Brazil, officially the Federative Republic of Brazil, is the largest country in South America and Latin America, and the fifth largest country in terms of population and size.
Brazil’s census addresses ethnicity and race by categorizing people mainly by skin color. It asks people to place themselves into one of a number of categories, some of which would seem unusual to an American or European. As well as ‘indigenous’ (the smallest category), Brazilians are asked to report whether they believe they are white, black, brown or yellow.
The results of the census indicated that 92 million (48%) Brazilians were white, 83 million (44%) were brown, 13 million (7%) were black, 1.1 million (0.50%) were yellow and 536,000 (0.25%) were indigenous. This method of classifying race is controversial within Brazil, and IBGE has been criticized for continuing to use it.
Brazil Religion, Economy and Politics
The main religion in Brazil is Christianity, and around 90% of the population is either Catholic (65%) or Protestant (22%). In fact, Brazil has the world’s largest Catholic population of 123 million people.
As well as Christianity, 1.3% of people reported themselves as Spiritists, 0.3% reported themselves as followers of traditional African religions and 1.3% reported themselves as followers of a diverse range of other religions. In addition, 7% of Brazilians reported themselves as being non-religious.
The primary and official language of Brazil is Portuguese.

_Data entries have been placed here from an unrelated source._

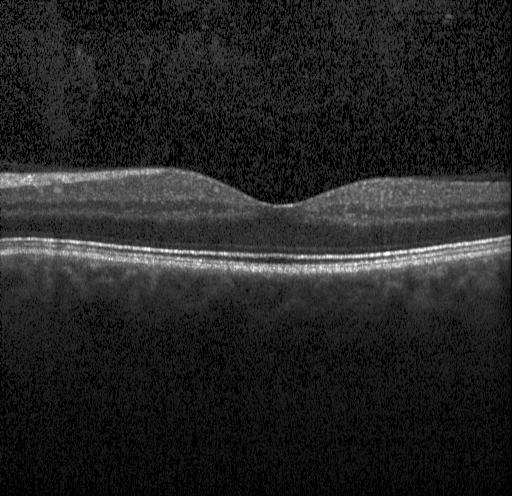
OCT B-scan showing no choroidal neovascularization, no diabetic macular edema, and no drusen.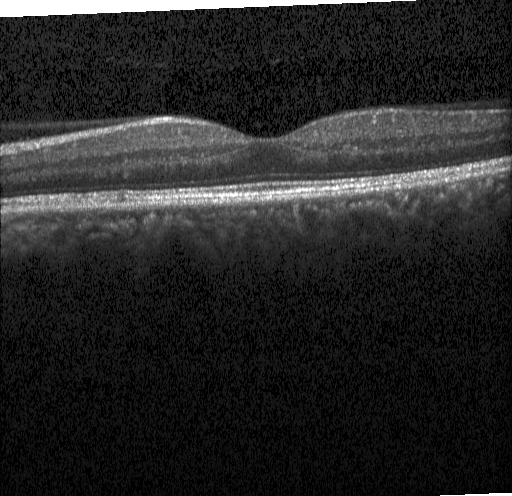 Retinal OCT cross-section showing neither choroidal neovascularization, diabetic macular edema, nor drusen.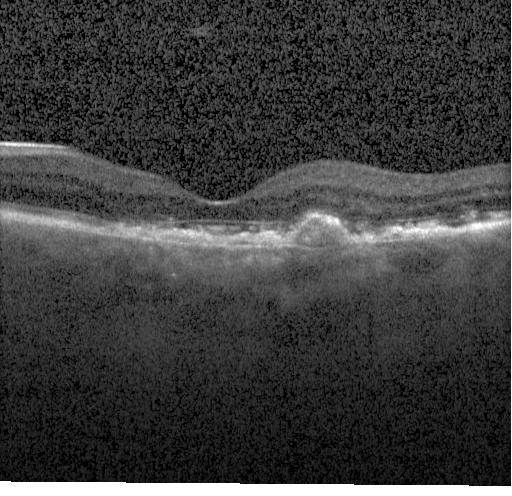
Macular OCT: a choroidal neovascular membrane.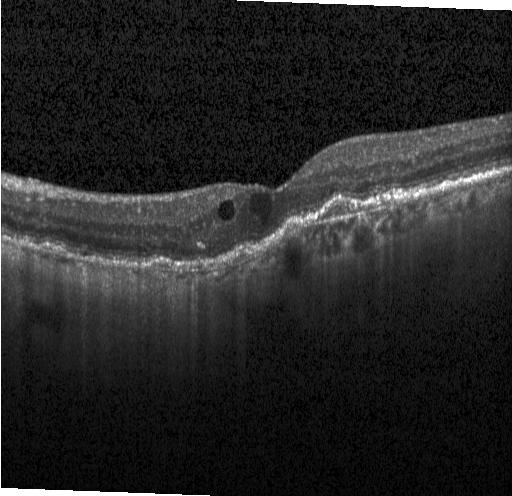
OCT B-scan.
This B-scan demonstrates a choroidal neovascular membrane.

Life expectancy has also grown in Brazil to 71.6 years for men and 78.8 years for women. It's estimated both men and women will live longer than 80 years on average by 2041, which means Brazil will also be dealing with an aging population before long, with greater demands on pensions and health care. The current median age in Brazil is approximately 32 years of age.

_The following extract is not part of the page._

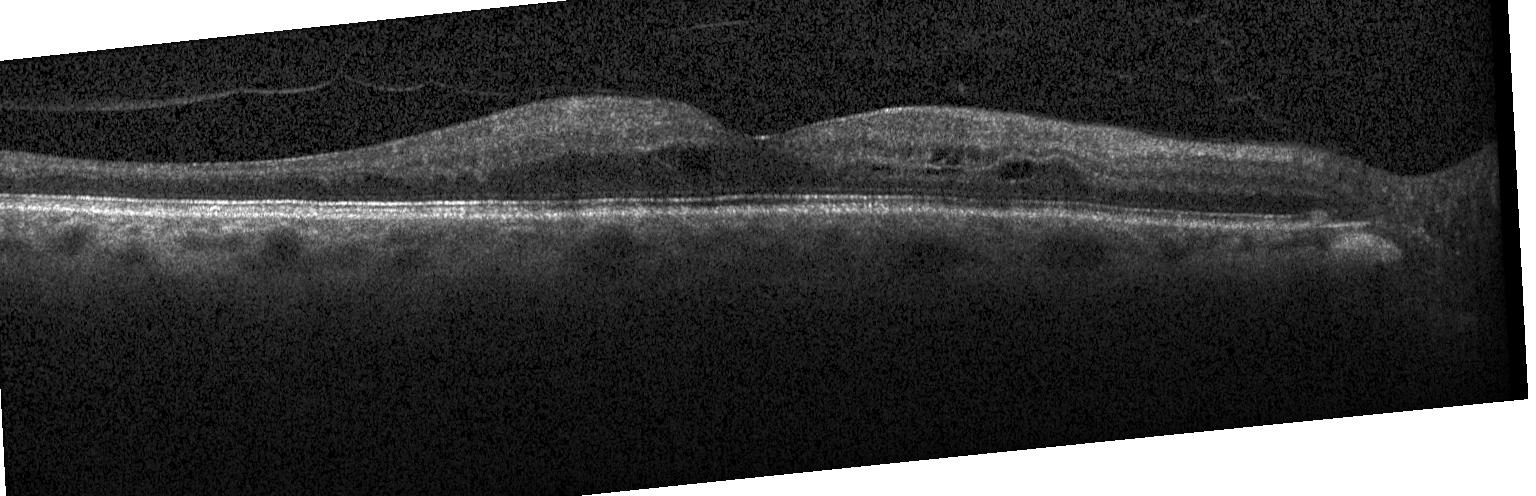

OCT B-scan — Diagnosis: DME.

Interestingly, Brazil is believed to have the biggest population of uncontacted peoples on earth, and the National Indian Foundation reported 67 uncontacted tribes in the country in 2007, up from 40 just two years prior. It's estimated that about 900,000 Indians across 240 tribes live in Brazil, compared to 5 million when Europeans arrived on the continent.
Brazil Population History
Throughout Brazil’s history, population growth has been rapid and Brazil is a country of young people. Today, 62% of Brazilians are aged 29 or under.
According to the latest census, undertaken in 2010, the population of Brazil was 190.7 million, although this number has grown significantly in the last six years.

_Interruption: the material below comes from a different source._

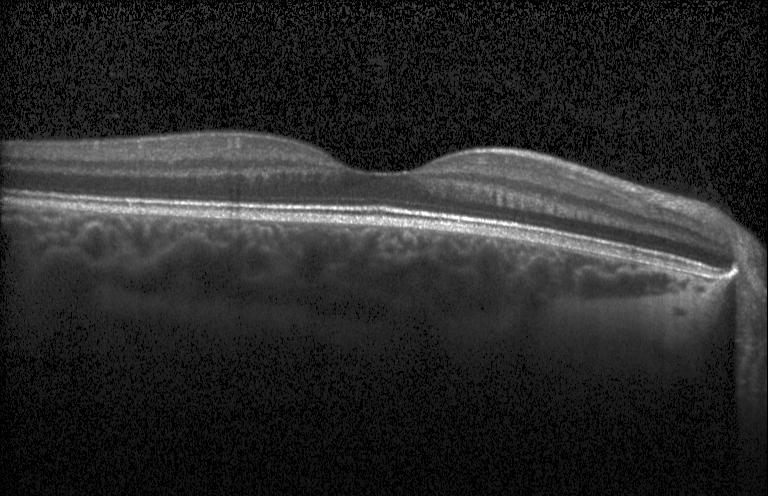
Dx: no evidence of CNV, DME, or drusen.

The Instituto Brasileiro de Geografia e Estatística (IBGE), which runs the Brazilian census and compiles the latest population data, completed its latest estimate in August 2015, and reported that it believed Brazil had a population of 204.5 million people between 2014 and 2015. 2013 was the first time Brazil topped 200 million, and it continues rising faster than previous estimates as its ever-growing middle class live longer than their parents. The national statistics agency shows the population should peak at 228.4 million in 2042, which is slightly different from the United Nations projections.